:: Activity ::
Would you repeat exactly the part of the listing below that runs from the line containing "G04 WWW.FRITZING.ORG*" down to the line containing "X261Y2267D03*", inclusive, and nothing else?

* * * * * * * * *

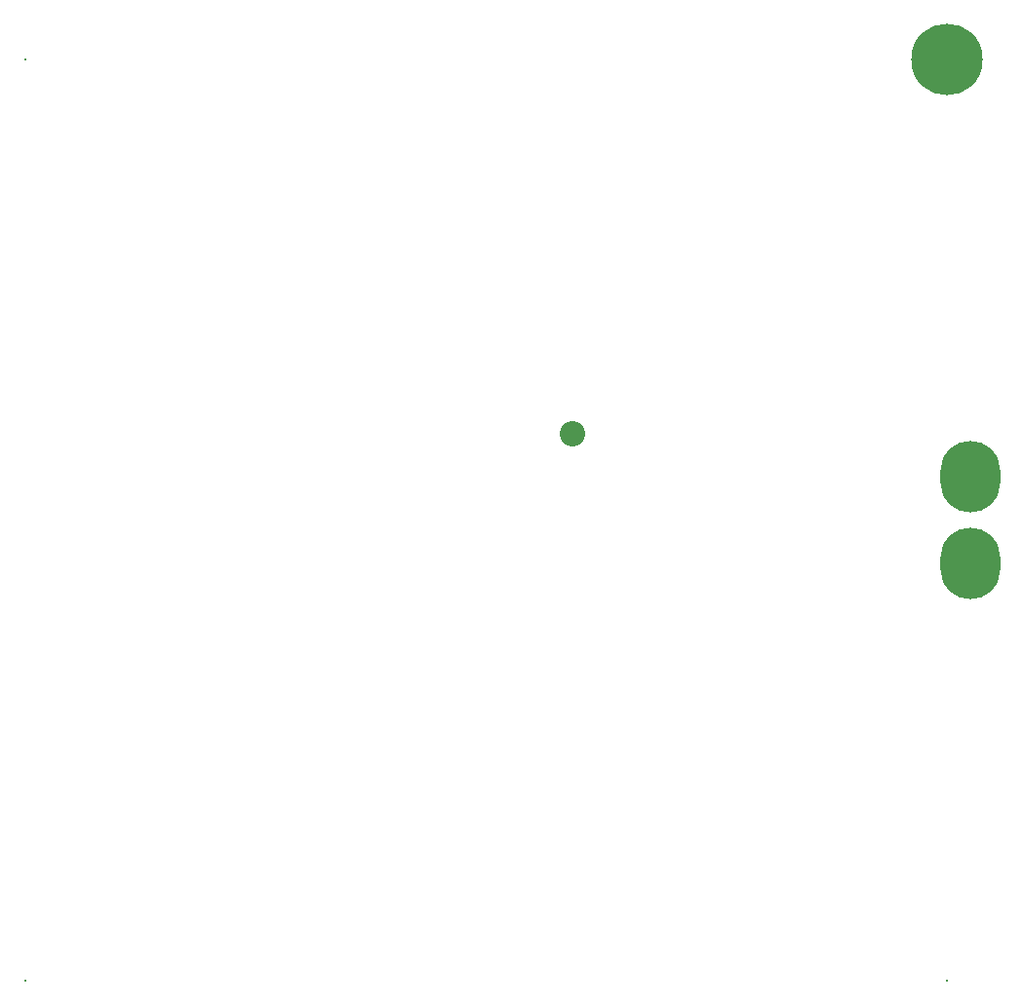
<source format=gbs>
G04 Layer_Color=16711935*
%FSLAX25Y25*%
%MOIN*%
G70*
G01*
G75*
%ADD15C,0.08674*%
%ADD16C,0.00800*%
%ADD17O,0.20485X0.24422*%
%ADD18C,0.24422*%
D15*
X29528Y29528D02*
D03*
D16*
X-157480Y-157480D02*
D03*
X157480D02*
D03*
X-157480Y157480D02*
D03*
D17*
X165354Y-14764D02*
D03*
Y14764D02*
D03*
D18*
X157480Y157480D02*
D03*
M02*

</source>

* * * * * * * * *

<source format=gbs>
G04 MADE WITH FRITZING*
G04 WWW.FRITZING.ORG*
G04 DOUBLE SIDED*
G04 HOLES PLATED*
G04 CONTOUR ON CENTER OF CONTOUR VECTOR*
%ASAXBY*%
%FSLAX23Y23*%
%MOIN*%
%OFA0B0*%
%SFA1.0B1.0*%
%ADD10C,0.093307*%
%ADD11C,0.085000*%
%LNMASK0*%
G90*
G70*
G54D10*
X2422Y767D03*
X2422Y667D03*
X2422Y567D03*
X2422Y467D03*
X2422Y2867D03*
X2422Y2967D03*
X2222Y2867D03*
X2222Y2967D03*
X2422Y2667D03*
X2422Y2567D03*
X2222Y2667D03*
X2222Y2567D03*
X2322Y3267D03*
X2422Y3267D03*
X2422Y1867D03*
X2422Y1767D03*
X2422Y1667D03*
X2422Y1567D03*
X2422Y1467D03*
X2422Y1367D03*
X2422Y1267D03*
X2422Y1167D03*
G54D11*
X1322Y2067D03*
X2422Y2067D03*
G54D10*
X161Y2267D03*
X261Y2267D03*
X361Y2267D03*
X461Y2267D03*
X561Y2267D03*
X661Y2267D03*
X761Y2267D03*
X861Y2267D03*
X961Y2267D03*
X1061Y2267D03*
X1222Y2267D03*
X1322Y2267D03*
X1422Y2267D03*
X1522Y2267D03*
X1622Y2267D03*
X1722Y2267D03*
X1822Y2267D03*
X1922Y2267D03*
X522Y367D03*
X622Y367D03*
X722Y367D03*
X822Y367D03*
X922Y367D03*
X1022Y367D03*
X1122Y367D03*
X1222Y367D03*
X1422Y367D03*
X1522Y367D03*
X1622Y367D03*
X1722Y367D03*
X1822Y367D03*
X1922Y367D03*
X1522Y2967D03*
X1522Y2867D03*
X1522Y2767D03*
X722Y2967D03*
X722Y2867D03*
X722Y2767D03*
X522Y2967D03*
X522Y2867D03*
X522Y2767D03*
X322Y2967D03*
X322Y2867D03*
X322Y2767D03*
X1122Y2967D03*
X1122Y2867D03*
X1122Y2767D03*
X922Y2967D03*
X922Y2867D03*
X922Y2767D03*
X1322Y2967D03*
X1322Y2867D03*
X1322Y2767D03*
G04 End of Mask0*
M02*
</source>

* * * * * * * * *

:: Completed task ::
G04 WWW.FRITZING.ORG*
G04 DOUBLE SIDED*
G04 HOLES PLATED*
G04 CONTOUR ON CENTER OF CONTOUR VECTOR*
%ASAXBY*%
%FSLAX23Y23*%
%MOIN*%
%OFA0B0*%
%SFA1.0B1.0*%
%ADD10C,0.093307*%
%ADD11C,0.085000*%
%LNMASK0*%
G90*
G70*
G54D10*
X2422Y767D03*
X2422Y667D03*
X2422Y567D03*
X2422Y467D03*
X2422Y2867D03*
X2422Y2967D03*
X2222Y2867D03*
X2222Y2967D03*
X2422Y2667D03*
X2422Y2567D03*
X2222Y2667D03*
X2222Y2567D03*
X2322Y3267D03*
X2422Y3267D03*
X2422Y1867D03*
X2422Y1767D03*
X2422Y1667D03*
X2422Y1567D03*
X2422Y1467D03*
X2422Y1367D03*
X2422Y1267D03*
X2422Y1167D03*
G54D11*
X1322Y2067D03*
X2422Y2067D03*
G54D10*
X161Y2267D03*
X261Y2267D03*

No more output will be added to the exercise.